Auf nationaler Ebene entfallen etliche der oben genannten Probleme, zumal die meisten OECD-Länder zumindest inzwischen ziemlich gute Statistiken erheben und diese auch dank der Segnungen der Computermoderne viel leichter auswerten können als früher. Es bleiben aber immer noch genug Tücken übrig. Fest steht: nach neuesten Erkenntnisse ist die Ungleichheit der Einkommensverteilung in Deutschland in den letzten Jahren gestiegen. Genauer gesagt, verschlechterte sich der deutsche Gini-Koeffizient von 0,27 auf 0,29 von 2001 bis 2005, blieb aber seither konstant. Einkommen sind also heute ungleicher verteilt als vor zehn Jahren. Das Problem ist: diese eine Zahl sagt weder etwas über die Ursachen, noch über die genaue Art der Verschiebung von Wohlstand. Für genauere Informationen müßte man wissen, wie die zugrundeliegende Lorenzkurve geformt ist bzw. wie sie sich im Zeitablauf verändert hat. Ob sich die Mittelschicht weiter von den oberen Quantilen der Oberschicht entfernt hat, oder ob die ganz unteren Gruppen weiter abgehängt wurden – der Gini-Koeffizient gibt immer nur eine Zahl aus.

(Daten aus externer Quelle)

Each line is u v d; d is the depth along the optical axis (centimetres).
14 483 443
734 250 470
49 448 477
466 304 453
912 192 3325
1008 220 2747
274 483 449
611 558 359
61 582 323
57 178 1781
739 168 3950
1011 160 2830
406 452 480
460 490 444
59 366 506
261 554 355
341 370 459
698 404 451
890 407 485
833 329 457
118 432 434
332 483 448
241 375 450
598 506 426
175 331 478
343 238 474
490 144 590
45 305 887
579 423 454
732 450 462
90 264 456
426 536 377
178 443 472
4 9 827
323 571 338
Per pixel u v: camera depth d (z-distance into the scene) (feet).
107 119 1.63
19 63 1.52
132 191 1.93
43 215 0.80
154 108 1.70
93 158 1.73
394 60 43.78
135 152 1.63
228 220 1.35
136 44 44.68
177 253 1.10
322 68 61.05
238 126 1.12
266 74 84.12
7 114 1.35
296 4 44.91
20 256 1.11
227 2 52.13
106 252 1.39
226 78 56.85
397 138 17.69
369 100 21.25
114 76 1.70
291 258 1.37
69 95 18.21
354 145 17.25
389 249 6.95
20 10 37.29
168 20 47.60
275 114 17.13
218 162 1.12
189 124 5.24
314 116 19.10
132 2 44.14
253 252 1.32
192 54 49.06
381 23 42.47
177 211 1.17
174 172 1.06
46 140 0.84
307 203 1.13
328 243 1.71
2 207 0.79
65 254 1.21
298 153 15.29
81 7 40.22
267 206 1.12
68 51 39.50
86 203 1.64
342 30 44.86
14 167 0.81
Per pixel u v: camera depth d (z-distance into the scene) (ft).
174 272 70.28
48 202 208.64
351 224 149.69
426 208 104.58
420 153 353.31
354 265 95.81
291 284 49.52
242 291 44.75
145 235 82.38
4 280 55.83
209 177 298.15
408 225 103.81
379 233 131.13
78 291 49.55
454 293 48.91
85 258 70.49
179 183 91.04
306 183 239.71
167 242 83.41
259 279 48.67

Dem kann man abhelfen, indem genauere Daten erhoben und genauere Angaben gemacht werden. Zum Beispiel: In Deutschland stieg das Einkommen der reichsten 10 % der Haushalte um 2 % an, der ärmsten 10 % der Haushalte hingegen nur um 1,4 %.
Das ist tatsächlich sehr viel aussagekräftiger, sagt aber immer noch nichts über die Ursachen aus. Erhebliche demographische Veränderungen zum Beispiel beeinflussen Einkommensverteilungen, weil mehr Kinder zuerst einmal mehr einkommenlose Köpfe bedeuten, zumal wenn Haushalte (und nicht Individuen) befragt werden. Ähnlich verhält es sich mit Migration: ein Land, das sehr offen für eher unqualifizierteEinwanderer ist, wird automatisch mehr Erwerbstätige in unteren Einkommensklassen haben – folglich mehr Ungleichheit.
Für den oben genannten Trend zu mehr Ungleichheit nennt die OECD auch Gründe: mehr berufstätige Frauen zum Beispiel, die tendenziell öfter Teilzeit arbeiten und tendenziell geringere Löhne erhalten, führen ebenfalls zu mehr Ungleichheit. Umgekehrt führen gestiegene Kapitaleinkommen dazu, daß die Vermögensverteilung mehr Einfluß in der Einkommensverteilung gewinnt, weil die Kapitaleigentümer davon besonders profitieren und dies die Einkommen der ohnehin Besserverdienenden weiter hochtreibt – im Vergleich mit Personen mit wenig Kapitaleinkünften. Das ist übrigens eines der fundamentalen Probleme des Gini-Koeffizienten: über die Ungleichheit von Vermögenspositionen (jenseits der Kapitaleinkünfte) sagt er gar nichts aus. Da könnte man glatt übersehen, daß ein sehr egalitäres Land wie Schweden mit dem sensationell niedrigen Gini-Koeffizienten von 25 keineswegs so überaus gleich ist. Tatsächlich werden 77 % der Aktienvermögen von 5 % der Bevölkerung gehalten.
Bleibt festzuhalten: der Gini-Koeffizient sagt viel über die Einkommensverteilung in Ländern aus. Aber er sagt auch viel Wissenswertes nicht aus. Das macht ihn nicht überflüssig, er ist das kompakteste Maß, daß die Volkswirtschaftlich für solche Zwecke kennt und ist konzeptionell so einfach, daß auch Journalisten und Politiker sich dazu äußern können. Aber man sollte den Informationsgehalt nicht überbewerten – schon gar nicht, wenn die Interpretation von Journalisten oder Politikern kommt.